Task requirements: Update the records below by replacing every "Junior Member" with "Senior Member" and leaving all other text unchanged. Reproduce only the text, without the pictures.
Content starts
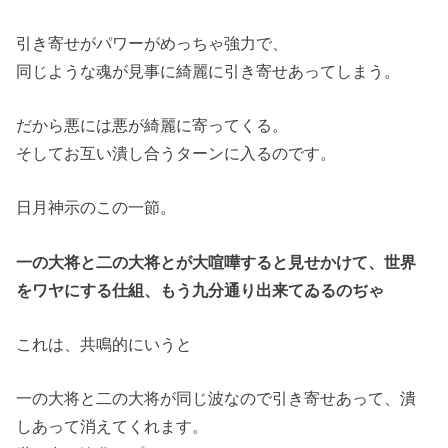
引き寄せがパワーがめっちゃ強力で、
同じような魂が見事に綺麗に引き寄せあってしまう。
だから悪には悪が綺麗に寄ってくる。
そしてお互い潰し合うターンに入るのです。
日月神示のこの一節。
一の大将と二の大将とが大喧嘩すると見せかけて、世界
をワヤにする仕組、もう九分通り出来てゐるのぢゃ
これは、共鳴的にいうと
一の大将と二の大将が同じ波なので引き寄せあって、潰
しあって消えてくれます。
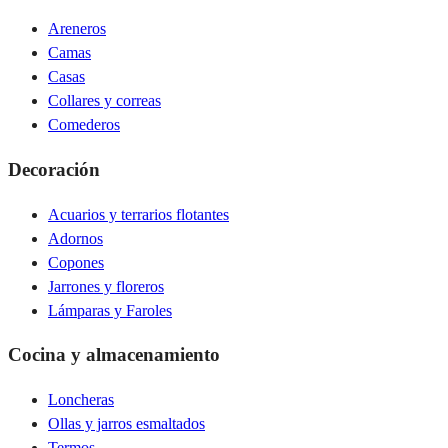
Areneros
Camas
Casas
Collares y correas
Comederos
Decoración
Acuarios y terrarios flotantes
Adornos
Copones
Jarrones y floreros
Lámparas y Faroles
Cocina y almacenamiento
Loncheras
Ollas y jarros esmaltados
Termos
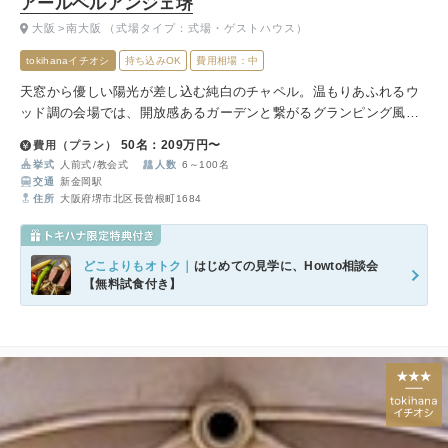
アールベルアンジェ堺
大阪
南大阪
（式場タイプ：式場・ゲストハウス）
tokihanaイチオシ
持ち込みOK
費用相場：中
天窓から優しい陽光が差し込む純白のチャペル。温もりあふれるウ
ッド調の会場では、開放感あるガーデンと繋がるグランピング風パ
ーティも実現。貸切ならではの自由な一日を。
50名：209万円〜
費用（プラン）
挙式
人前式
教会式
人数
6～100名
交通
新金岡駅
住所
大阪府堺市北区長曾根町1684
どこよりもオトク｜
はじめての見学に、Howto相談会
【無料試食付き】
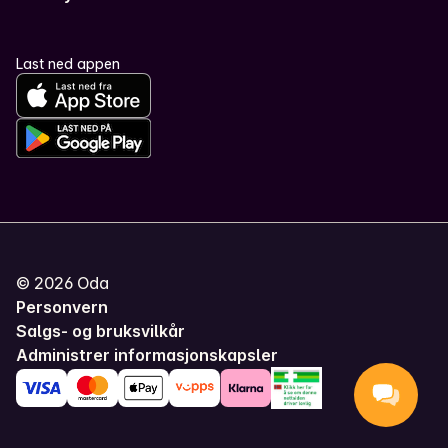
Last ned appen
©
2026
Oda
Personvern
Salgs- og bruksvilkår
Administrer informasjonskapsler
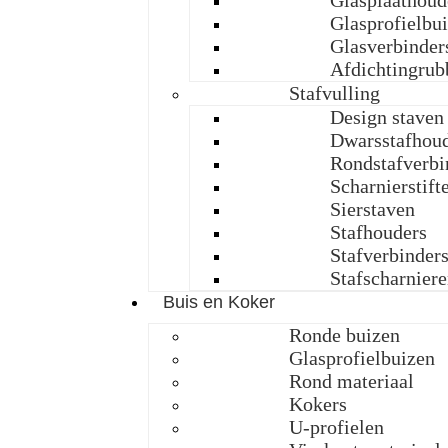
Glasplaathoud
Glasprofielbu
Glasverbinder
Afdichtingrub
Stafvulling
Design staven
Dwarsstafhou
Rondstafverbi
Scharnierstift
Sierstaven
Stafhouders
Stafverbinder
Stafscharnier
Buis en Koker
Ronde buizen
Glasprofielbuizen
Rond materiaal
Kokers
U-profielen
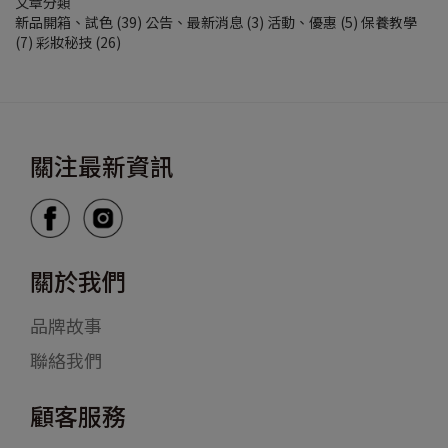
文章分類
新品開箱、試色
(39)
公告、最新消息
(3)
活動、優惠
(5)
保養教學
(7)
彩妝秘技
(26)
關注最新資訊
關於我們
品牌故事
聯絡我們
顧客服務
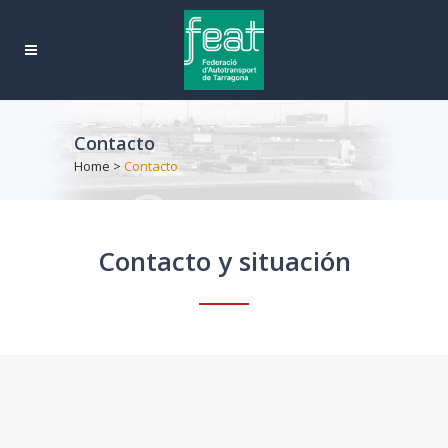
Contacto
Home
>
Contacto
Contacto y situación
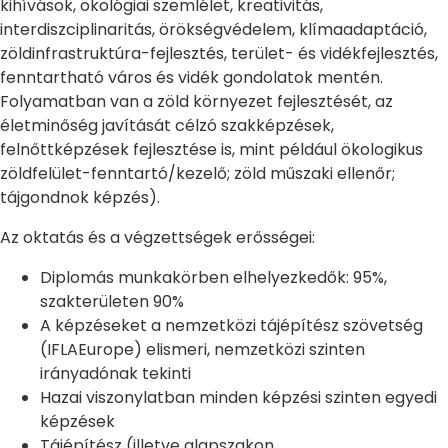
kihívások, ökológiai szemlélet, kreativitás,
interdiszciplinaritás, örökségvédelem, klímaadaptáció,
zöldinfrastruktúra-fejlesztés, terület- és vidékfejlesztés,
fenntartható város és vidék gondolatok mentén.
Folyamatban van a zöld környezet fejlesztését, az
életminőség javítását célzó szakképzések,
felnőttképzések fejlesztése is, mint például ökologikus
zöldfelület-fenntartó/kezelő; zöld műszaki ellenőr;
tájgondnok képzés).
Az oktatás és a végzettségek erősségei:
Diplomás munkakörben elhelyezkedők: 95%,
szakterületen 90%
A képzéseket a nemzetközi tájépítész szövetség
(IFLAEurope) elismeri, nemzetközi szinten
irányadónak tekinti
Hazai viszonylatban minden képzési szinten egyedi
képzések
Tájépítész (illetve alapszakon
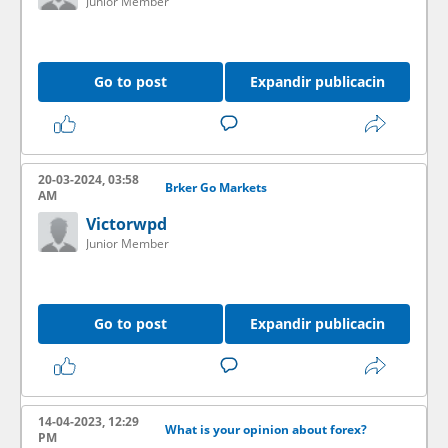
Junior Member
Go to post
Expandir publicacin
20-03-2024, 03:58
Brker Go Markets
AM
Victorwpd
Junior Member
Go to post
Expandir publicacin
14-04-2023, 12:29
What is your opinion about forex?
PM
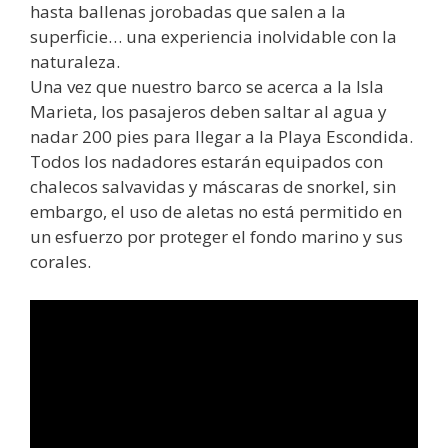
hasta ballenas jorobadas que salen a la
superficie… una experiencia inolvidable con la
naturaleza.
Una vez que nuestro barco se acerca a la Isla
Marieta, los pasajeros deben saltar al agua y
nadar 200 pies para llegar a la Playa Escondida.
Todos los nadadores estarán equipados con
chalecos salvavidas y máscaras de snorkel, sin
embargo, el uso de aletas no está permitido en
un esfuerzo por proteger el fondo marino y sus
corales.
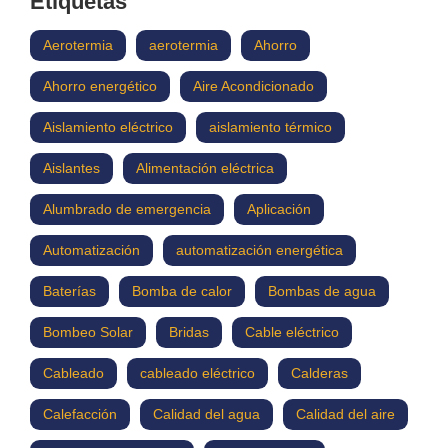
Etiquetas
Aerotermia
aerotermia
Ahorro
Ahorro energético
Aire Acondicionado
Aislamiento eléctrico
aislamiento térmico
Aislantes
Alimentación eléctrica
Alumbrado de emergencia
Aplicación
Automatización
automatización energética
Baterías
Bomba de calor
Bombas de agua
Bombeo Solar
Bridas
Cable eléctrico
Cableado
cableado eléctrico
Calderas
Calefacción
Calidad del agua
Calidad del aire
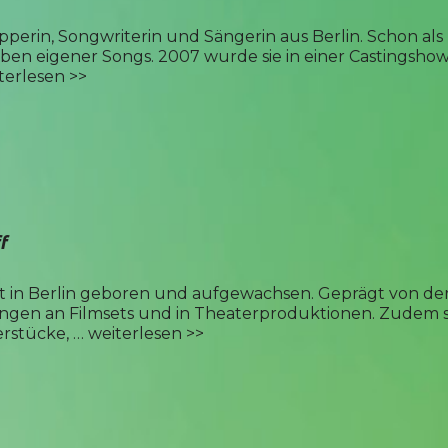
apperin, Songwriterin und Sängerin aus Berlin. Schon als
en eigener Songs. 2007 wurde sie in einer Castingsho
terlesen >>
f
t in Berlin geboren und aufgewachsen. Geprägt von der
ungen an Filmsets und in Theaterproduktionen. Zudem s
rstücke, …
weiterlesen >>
Content ends
Reply to the task:
引き寄せがパワーがめっちゃ強力で、
同じような魂が見事に綺麗に引き寄せあってしまう。
だから悪には悪が綺麗に寄ってくる。
そしてお互い潰し合うターンに入るのです。
日月神示のこの一節。
一の大将と二の大将とが大喧嘩すると見せかけて、世界
をワヤにする仕組、もう九分通り出来てゐるのぢゃ
これは、共鳴的にいうと
一の大将と二の大将が同じ波なので引き寄せあって、潰
しあって消えてくれます。
Areneros
Camas
Casas
Collares y correas
Comederos
Decoración
Acuarios y terrarios flotantes
Adornos
Copones
Jarrones y floreros
Lámparas y Faroles
Cocina y almacenamiento
Loncheras
Ollas y jarros esmaltados
Termos
アールベルアンジェ堺
大阪
南大阪
（式場タイプ：式場・ゲストハウス）
tokihanaイチオシ
持ち込みOK
費用相場：中
天窓から優しい陽光が差し込む純白のチャペル。温もりあふれるウ
ッド調の会場では、開放感あるガーデンと繋がるグランピング風パ
ーティも実現。貸切ならではの自由な一日を。
50名：209万円〜
費用（プラン）
挙式
人前式
教会式
人数
6～100名
交通
新金岡駅
住所
大阪府堺市北区長曾根町1684
どこよりもオトク｜
はじめての見学に、Howto相談会
【無料試食付き】
Last ned appen
©
2026
Oda
Personvern
Salgs- og bruksvilkår
Administrer informasjonskapsler
Glasplaathoud
Glasprofielbu
Glasverbinder
Afdichtingrub
Stafvulling
Design staven
Dwarsstafhou
Rondstafverbi
Scharnierstift
Sierstaven
Stafhouders
Stafverbinder
Stafscharnier
Buis en Koker
Ronde buizen
Glasprofielbuizen
Rond materiaal
Kokers
U-profielen
文章分類
新品開箱、試色
(39)
公告、最新消息
(3)
活動、優惠
(5)
保養教學
(7)
彩妝秘技
(26)
關注最新資訊
關於我們
品牌故事
聯絡我們
顧客服務
Contacto
Home
>
Contacto
Contacto y situación
kihívások, ökológiai szemlélet, kreativitás,
interdiszciplinaritás, örökségvédelem, klímaadaptáció,
zöldinfrastruktúra-fejlesztés, terület- és vidékfejlesztés,
fenntartható város és vidék gondolatok mentén.
Folyamatban van a zöld környezet fejlesztését, az
életminőség javítását célzó szakképzések,
felnőttképzések fejlesztése is, mint például ökologikus
zöldfelület-fenntartó/kezelő; zöld műszaki ellenőr;
tájgondnok képzés).
Az oktatás és a végzettségek erősségei:
Diplomás munkakörben elhelyezkedők: 95%,
szakterületen 90%
A képzéseket a nemzetközi tájépítész szövetség
(IFLAEurope) elismeri, nemzetközi szinten
irányadónak tekinti
Hazai viszonylatban minden képzési szinten egyedi
képzések
Tájépítész (illetve alapszakon
Senior Member
Go to post
Expandir publicacin
20-03-2024, 03:58
Brker Go Markets
AM
Victorwpd
Senior Member
Go to post
Expandir publicacin
14-04-2023, 12:29
What is your opinion about forex?
PM
hasta ballenas jorobadas que salen a la
superficie… una experiencia inolvidable con la
naturaleza.
Una vez que nuestro barco se acerca a la Isla
Marieta, los pasajeros deben saltar al agua y
nadar 200 pies para llegar a la Playa Escondida.
Todos los nadadores estarán equipados con
chalecos salvavidas y máscaras de snorkel, sin
embargo, el uso de aletas no está permitido en
un esfuerzo por proteger el fondo marino y sus
corales.
Etiquetas
Aerotermia
aerotermia
Ahorro
Ahorro energético
Aire Acondicionado
Aislamiento eléctrico
aislamiento térmico
Aislantes
Alimentación eléctrica
Alumbrado de emergencia
Aplicación
Automatización
automatización energética
Baterías
Bomba de calor
Bombas de agua
Bombeo Solar
Bridas
Cable eléctrico
Cableado
cableado eléctrico
Calderas
Calefacción
Calidad del agua
Calidad del aire
apperin, Songwriterin und Sängerin aus Berlin. Schon als
en eigener Songs. 2007 wurde sie in einer Castingsho
terlesen >>
f
t in Berlin geboren und aufgewachsen. Geprägt von der
ungen an Filmsets und in Theaterproduktionen. Zudem s
rstücke, …
weiterlesen >>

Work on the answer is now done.